Réfugiés : Il est temps que le reste de la planète se retrousse les manches.

Béatrice Vaugrante, directrice générale d’Amnistie internationale Canada francophone.

Nous arrivons au camp de Jarahieh après plus d’une heure de route de Beyrouth, dans la vallée de la Bekaa. Beaucoup de champs dans cette vallée, connue pour la production de pommes de terre ; j’y vois des travailleurs, il fait très chaud, des réfugiés syriens peut-être.

À l’arrivée, nous sommes accueillis par des enfants. Ce camp regorge d’enfants. À travers le monde, 50% des réfugiés ont moins de 18 ans. Nous marchons dans ce dédale de tentes et de baraquements. Beaucoup de travailleurs – hommes et femmes – sont à l’œuvre pour reconstruire des refuges dont une vingtaine a brûlé la semaine passée.

Nous discutons avec une femme qui s’occupe de la boulangerie. Elle raconte avec dignité et précision son parcours pour fuir le conflit, avec sa famille. Ils arrivent à peine à trouver de la nourriture ; pour la santé, il y a une petite clinique de base grâce à Syrian eyes, une petite organisation syrienne qui aide les réfugiés de ce camp. Les enfants semblent ici pouvoir aller à l’école. Mais le point sensible reste le renouvellement des permis de résidence. Les autorités libanaises – qu’il faut saluer pour avoir accueilli 1.2 million de réfugiés syriens – mettent cependant un certain nombre d’obstacles insurmontables au renouvellement des permis de résidence depuis janvier. Il est important d’avoir des papiers en règle, ils permettent l’accès à des services essentiels, de prouver la légalité de la présence, d’établir d’autres papiers liés à la naissance des enfants par exemple, de sortir du camp. Sans papiers officiels, vous devenez illégal. Vous vous terrez dans le camp, vous craignez de sortir.

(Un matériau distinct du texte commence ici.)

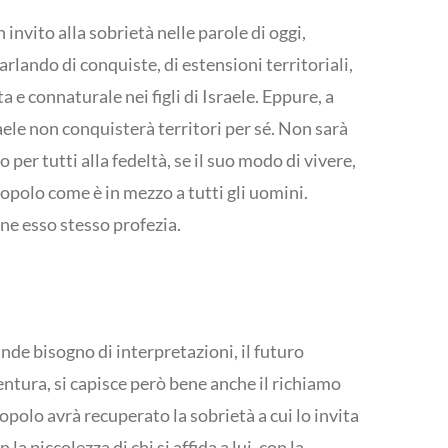
invito alla sobrietà nelle parole di oggi,
arlando di conquiste, di estensioni territoriali,
 e connaturale nei figli di Israele. Eppure, a
aele non conquisterà territori per sé. Non sarà
o per tutti alla fedeltà, se il suo modo di vivere,
popolo come è in mezzo a tutti gli uomini.
ne esso stesso profezia.
rande bisogno di interpretazioni, il futuro
sventura, si capisce però bene anche il richiamo
popolo avrà recuperato la sobrietà a cui lo invita
a piccolezza di chi si affida a lui, con la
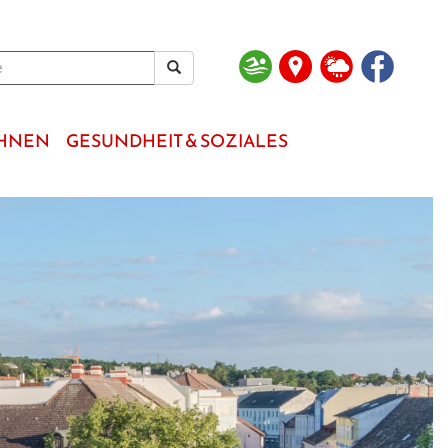
OHNEN
GESUNDHEIT & SOZIALES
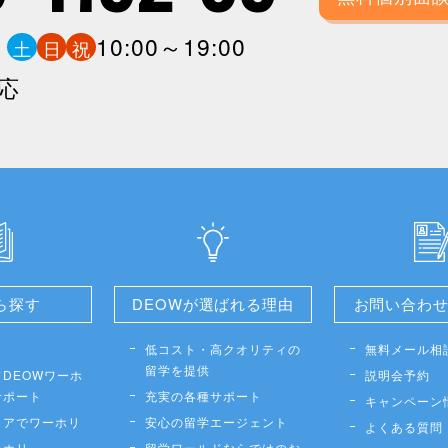
0
10:00～19:00
土
日
祝
応
ら探す
DEOWが選ばれる理由
お問い合わ
低コスト・高クオリティの
無料メール相
留学を提供
DEOWワーホ
説明会予約
サポート
充実の各種サポート
キャンペーン
リアでワーホリ
安心の留学エージェント
よくある質問
ーホリ
留学ワールドならではのお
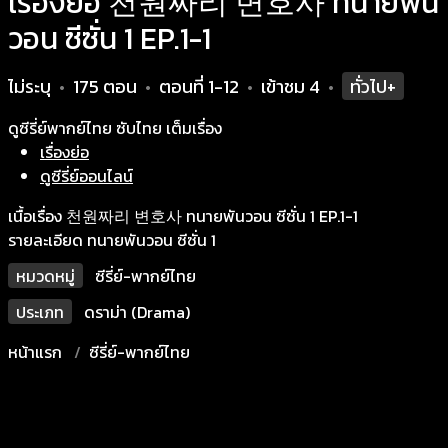
เรื่องย่อ 천원짜리 변호사 ทนายพัน
วอน ซีซั่น 1 EP.1-1
ไม่ระบุ
175 ตอน
ตอนที่ 1-12
เข้าชม
4
ทั่วไป+
•
•
•
•
ดูซีรี่ย์พากย์ไทย ซับไทย เต็มเรื่อง
เรื่องย่อ
ดูซีรี่ย์ออนไลน์
เนื้อเรื่อง 천원짜리 변호사 ทนายพันวอน ซีซั่น 1 EP.1-1
รายละเอียด ทนายพันวอน ซีซั่น 1
หมวดหมู่
ซีรี่ย์-พากย์ไทย
ประเภท
ดราม่า (Drama)
หน้าแรก
ซีรี่ย์-พากย์ไทย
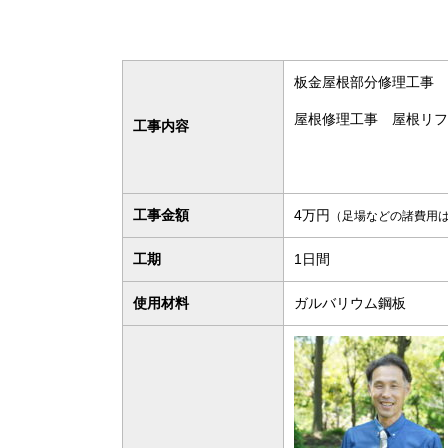
板金屋根部分修理工事
屋根修理工事 屋根リフ
工事内容
工事金額
4万円
（足場などの諸費用
工期
1日間
使用材料
ガルバリウム鋼板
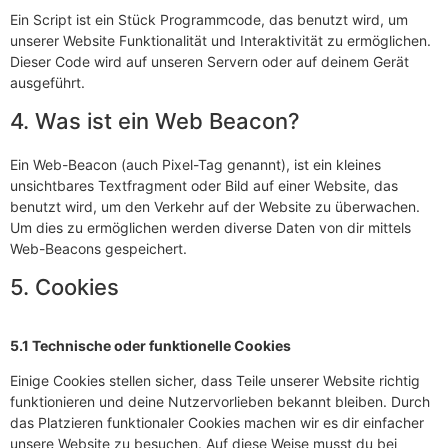
Ein Script ist ein Stück Programmcode, das benutzt wird, um
unserer Website Funktionalität und Interaktivität zu ermöglichen.
Dieser Code wird auf unseren Servern oder auf deinem Gerät
ausgeführt.
4. Was ist ein Web Beacon?
Ein Web-Beacon (auch Pixel-Tag genannt), ist ein kleines
unsichtbares Textfragment oder Bild auf einer Website, das
benutzt wird, um den Verkehr auf der Website zu überwachen.
Um dies zu ermöglichen werden diverse Daten von dir mittels
Web-Beacons gespeichert.
5. Cookies
5.1 Technische oder funktionelle Cookies
Einige Cookies stellen sicher, dass Teile unserer Website richtig
funktionieren und deine Nutzervorlieben bekannt bleiben. Durch
das Platzieren funktionaler Cookies machen wir es dir einfacher
unsere Website zu besuchen. Auf diese Weise musst du bei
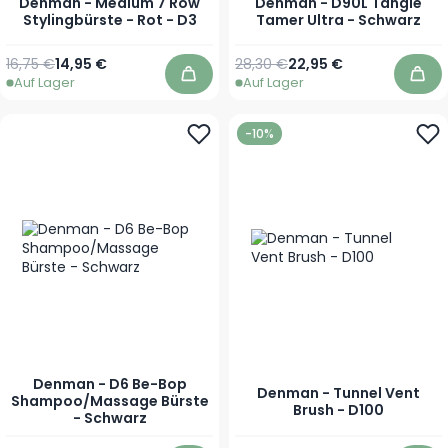
Denman - Medium 7 Row
Denman - D90L Tangle
Stylingbürste - Rot - D3
Tamer Ultra - Schwarz
Regulärer Preis
Sonderpreis
Regulärer Preis
Sonderpreis
16,75 €
14,95 €
28,30 €
22,95 €
Auf Lager
Auf Lager
In den Warenkorb
In 
-10%
Denman - D6 Be-Bop
Denman - Tunnel Vent
Shampoo/Massage Bürste
Brush - D100
- Schwarz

Assis en cercle sur des briques dans une baraque en construction, nous écoutons les deux autres personnes, des hommes, qui nous racontent leur histoire. L’un des hommes nous dit " J’ai quitté la Syrie car ma mère, réfugiée au Liban, me l’a demandé ; elle ne voulait pas perdre un second fils". Ils n’ont pas pu renouveler leur permis, et ils n’osent pas. L’armée arrête des personnes au statut illégal, les retient, parfois les bat. Ils ne veulent plus sortir, c’est la tension qui plane sur ce camp.

Nous montons sur le toit d’une maison délabrée, c’est un petit camp, près de 200 familles. Le Liban ne veut pas de camp officiel, craignant la permanence des camps comme ceux des réfugiés palestiniens. Il y a des centaines de camps tels que celui-là au Liban, avec les mêmes procédures qui pourtant s’appliquent différemment d’une place à l’autre, avec les mêmes difficultés. Les syriens sont débrouillards, trouvent des ressources pour s’en sortir, retroussent leurs manches pour se construire des refuges, payer le loyer pour le bout de terre loué, trouver de la nourriture, se soigner, trouver une école.

Il y a des milliers de camps comme celui-là dans le monde. 52 millions de personnes déplacées. 16 millions de réfugiés. Un million ayant désespérément besoin d’être réinstallés. Syrie, mais aussi Afrique subsaharienne, Asie du Sud-est. En Mer Méditerranée, 1900 morts rien qu’en 2015. Une crise mondiale qui demande une réponse mondiale, solidaire, organisée, responsable et suffisamment financée. Les 5 pays – dont le Liban – qui ont accueilli les 95% de réfugiés syriens sont à bout de ressources. Les autres pays doivent les aider : faire l’autruche, réduire les sauvetages, intercepter les bateaux des trafiquants, refuser de faire des routes sécuritaires d’accès, est loin de répondre à la crise. Europe, Canada, entre autres, c’est à vous, maintenant. Pour éviter des morts de plus. Pour protéger les vivants.